Poutine l'équilibriste
Malgré toute l'adresse politique de son président,
la stabilité de la Russie demeure fragile
"La stabilité politique que Vladimir Poutine a mise
en place en Russie au début des années 2000 repose
sur des fondations fragiles", indique Allen Lynch, directeur
du Center for Russian and East European Studies et professeur
de relations internationales au Département de science
politique de l'Université de Virginie.
Selon lui, deux variables majeures, si elles devaient se produire
en même temps, pourraient avoir de graves conséquences
pour la société russe. Une des variables est la
baisse prononcée des prix mondiaux du pétrole.
"Depuis 1999, rappelle Allen Lynch, au moins la moitié
de la croissance économique de la Russie est venue de
l'augmentation de ces prix." Une autre variable est liée
à l'éventuelle succession politique au Kremlin.

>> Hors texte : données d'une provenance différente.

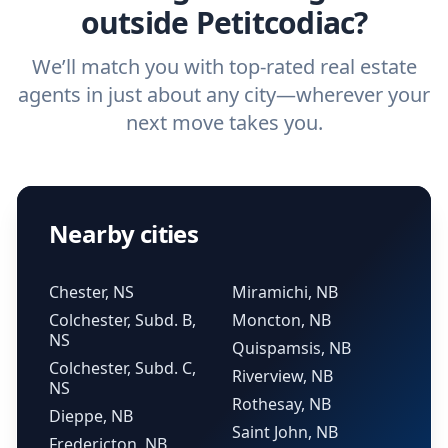
outside Petitcodiac?
We’ll match you with top-rated real estate
agents in just about any city—wherever your
next move takes you.
Nearby cities
Chester, NS
Miramichi, NB
Colchester, Subd. B,
Moncton, NB
NS
Quispamsis, NB
Colchester, Subd. C,
Riverview, NB
NS
Rothesay, NB
Dieppe, NB
Saint John, NB
Fredericton, NB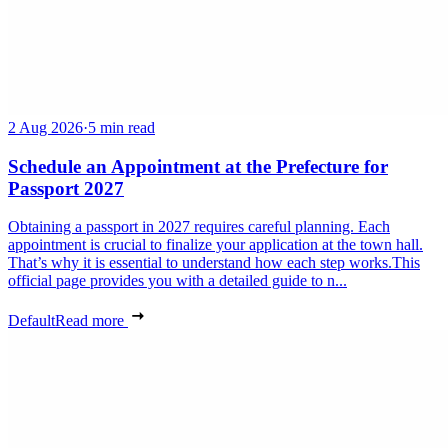
2 Aug 2026
·
5 min read
Schedule an Appointment at the Prefecture for
Passport 2027
Obtaining a passport in 2027 requires careful planning. Each
appointment is crucial to finalize your application at the town hall.
That’s why it is essential to understand how each step works.This
official page provides you with a detailed guide to n...
Default
Read more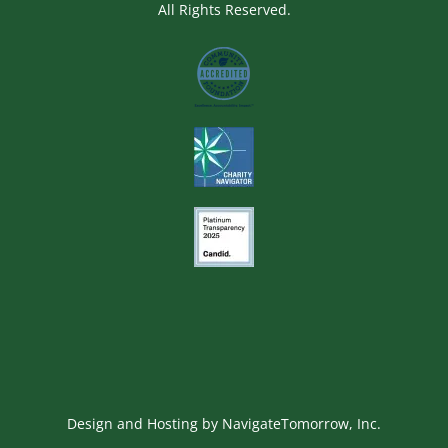
All Rights Reserved.
Image
Image
Image
Design and Hosting by
NavigateTomorrow, Inc.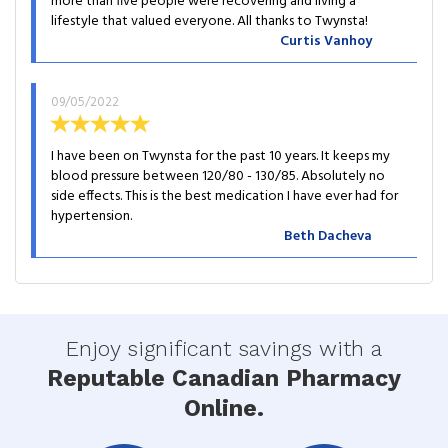
more than five people were recovering and living a
lifestyle that valued everyone. All thanks to Twynsta!
Curtis Vanhoy
09/05/2022
I have been on Twynsta for the past 10 years. It keeps my
blood pressure between 120/80 - 130/85. Absolutely no
side effects. This is the best medication I have ever had for
hypertension.
Beth Dacheva
Enjoy significant savings with a
Reputable Canadian Pharmacy
Online.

"Le pouvoir exécutif n'a pas changé de mains
depuis la fin des années 1990, explique-t-il. Si cette
succession politique était mal gérée, et
que Poutine et les nationalistes pragmatistes relâchaient
leur emprise sur le Parlement, les groupes xénophobes
et ultra-nationalistes se trouveraient renforcés."
Spécialiste de l'ancienne Union soviétique et de
l'actuelle Russie, Allen Lynch a prononcé un discours,
le lundi 5 avril au pavillon Charles-De Koninck, sur l'émergence,
depuis 1991, de la Russie comme État international. Le
Cercle Europe l'avait invité en collaboration avec le
programme Paix et sécurité internationales de l'Institut
québécois des hautes études internationales
de l'Université Laval, et avec la collaboration des Départements
de science politique et d'histoire. Selon le conférencier,
l'État russe traverse une profonde crise d'identité
consécutive à la désintégration de
l'Union soviétique. Les deux causes de cette crise sont
l'introduction de la démocratie et l'implantation de l'économie
de marché. De plus, les sources du pouvoir étatique,
notamment économiques, juridiques et militaires, sont
en décomposition. "Quant à la politique étrangère,
dit-il, elle est amorphe, informe et incohérente alors
que la prise de décision est très influencée
par des groupes d'intérêt spécifiques."
Un pragmatiste actif
Vladimir Poutine apparaît comme un pragmatiste moderne
et réaliste. Il aimerait que son pays soit une grande
puissance. Mais la faiblesse de son économie contraint
la Russie à être au mieux une puissance régionale.
Une puissance, qui plus est, est travaillée de l'intérieur
par un fort sentiment anti-occidental. "Cela dit, comme
on l'a vu par sa réaction aux attaques terroristes du
11 septembre 2001, Poutine démontre beaucoup d'habileté
à tirer profit des opportunités que lui offre la
diplomatie pour maximiser les retombées politiques internationales
pour son pays, précise Allen Lynch. Après cet événement,
la politique étrangère russe, qui en était
une de pragmatisme passif, est devenue active."
Le meilleur exemple de ce changement de cap est sans doute la
précieuse collaboration offerte aux Américains
dans le dossier de l'invasion de l'Afghanistan. Faisant fi du
consensus auquel adhéraient les élites politiques
et militaires de son pays, Poutine est intervenu diplomatiquement
auprès de certains pays d'Asie centrale, autorisé
l'aviation américaine à survoler le territoire
russe et permis la livraison de grandes quantités d'armes
russes aux rebelles de l'Alliance du Nord. "Ce partenariat
avec les États-Unis, souligne Allen Lynch, a ensuite permis
à Poutine de faire en sorte que l'on parle beaucoup moins
du problème tchétchène dans les rencontres
internationales." Sur la question de l'invasion de l'Irak,
le président russe a bien pris soin de ne pas s'opposer
seul à l'initiative américaine et de ne pas s'y
opposer avec enthousiasme.
Le conférencier croit que Vladimir Poutine peut réussir
son numéro d'équilibrisme politique, numéro
dont un des objectifs consiste à tenter d'établir
la prééminence de la Russie sur le territoire de
l'ancienne Union soviétique. "Sur le plan politique,
Poutine continuera d'essayer d'éviter l'isolement de son
pays, prédit-il. Sur le plan économique, je m'attends
à le voir tenter d'intensifier les liens avec l'Europe
alors que la Russie se consolide rapidement comme une économie
dépendante de l'exportation de matières premières,
en particulier dans le secteur de l'énergie."